Records contained in a dataset:
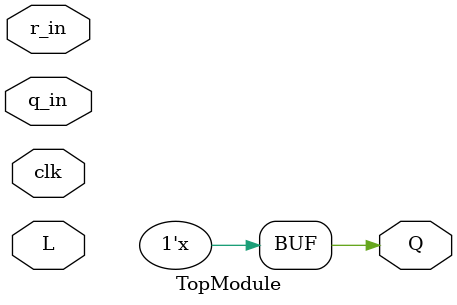
<source format=sv>

module TopModule (
  input clk,
  input L,
  input q_in,
  input r_in,
  output reg Q
);
assign Q = {q_in[1] ^ q_in[2], q_in[0], q_in[2]};
endmodule

</source>
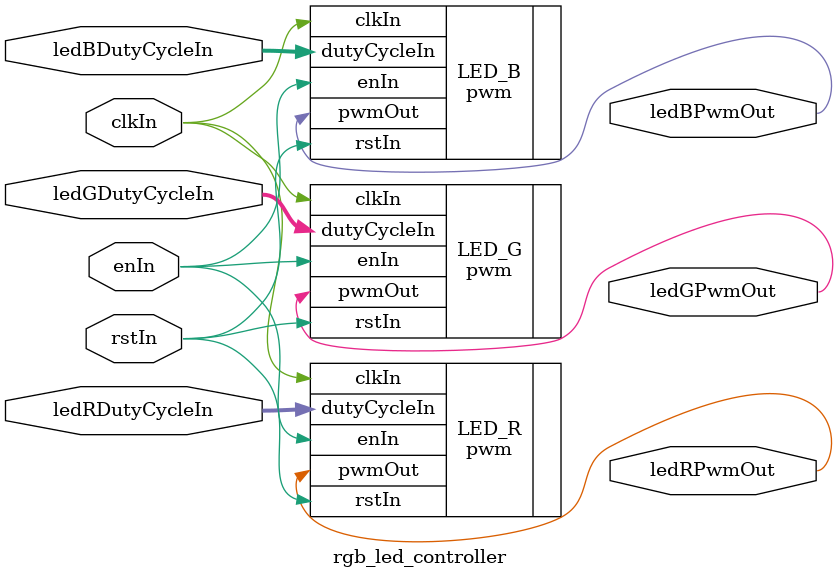
<source format=v>

module rgb_led_controller 
  # (
    parameter N = 8,
    parameter PERIOD_CLK_COUNT = 2000000)
  (
    input clkIn,
    input rstIn,
    input enIn,
    input [N-1:0] ledRDutyCycleIn,
    input [N-1:0] ledGDutyCycleIn,
    input [N-1:0] ledBDutyCycleIn,
    output ledRPwmOut,
    output ledGPwmOut,
    output ledBPwmOut);

    pwm #(.N(N), .PERIOD_CLK_COUNT(PERIOD_CLK_COUNT)) LED_R (
      .clkIn(clkIn),
      .rstIn(rstIn),
      .enIn(enIn),
      .dutyCycleIn(ledRDutyCycleIn),
      .pwmOut(ledRPwmOut));

    pwm #(.N(N), .PERIOD_CLK_COUNT(PERIOD_CLK_COUNT)) LED_G (
      .clkIn(clkIn),
      .rstIn(rstIn),
      .enIn(enIn),
      .dutyCycleIn(ledGDutyCycleIn),
      .pwmOut(ledGPwmOut));

    pwm #(.N(N), .PERIOD_CLK_COUNT(PERIOD_CLK_COUNT)) LED_B (
      .clkIn(clkIn),
      .rstIn(rstIn),
      .enIn(enIn),
      .dutyCycleIn(ledBDutyCycleIn),
      .pwmOut(ledBPwmOut));

endmodule
</source>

AIM OF THE EXERCISE:
Give the entries back verbatim and omit the images.

OUTPUT FOR THIS TASK:
<source format=sv>

module TopModule (
  input clk,
  input L,
  input q_in,
  input r_in,
  output reg Q
);
assign Q = {q_in[1] ^ q_in[2], q_in[0], q_in[2]};
endmodule

</source>
<source format=v>

module rgb_led_controller 
  # (
    parameter N = 8,
    parameter PERIOD_CLK_COUNT = 2000000)
  (
    input clkIn,
    input rstIn,
    input enIn,
    input [N-1:0] ledRDutyCycleIn,
    input [N-1:0] ledGDutyCycleIn,
    input [N-1:0] ledBDutyCycleIn,
    output ledRPwmOut,
    output ledGPwmOut,
    output ledBPwmOut);

    pwm #(.N(N), .PERIOD_CLK_COUNT(PERIOD_CLK_COUNT)) LED_R (
      .clkIn(clkIn),
      .rstIn(rstIn),
      .enIn(enIn),
      .dutyCycleIn(ledRDutyCycleIn),
      .pwmOut(ledRPwmOut));

    pwm #(.N(N), .PERIOD_CLK_COUNT(PERIOD_CLK_COUNT)) LED_G (
      .clkIn(clkIn),
      .rstIn(rstIn),
      .enIn(enIn),
      .dutyCycleIn(ledGDutyCycleIn),
      .pwmOut(ledGPwmOut));

    pwm #(.N(N), .PERIOD_CLK_COUNT(PERIOD_CLK_COUNT)) LED_B (
      .clkIn(clkIn),
      .rstIn(rstIn),
      .enIn(enIn),
      .dutyCycleIn(ledBDutyCycleIn),
      .pwmOut(ledBPwmOut));

endmodule
</source>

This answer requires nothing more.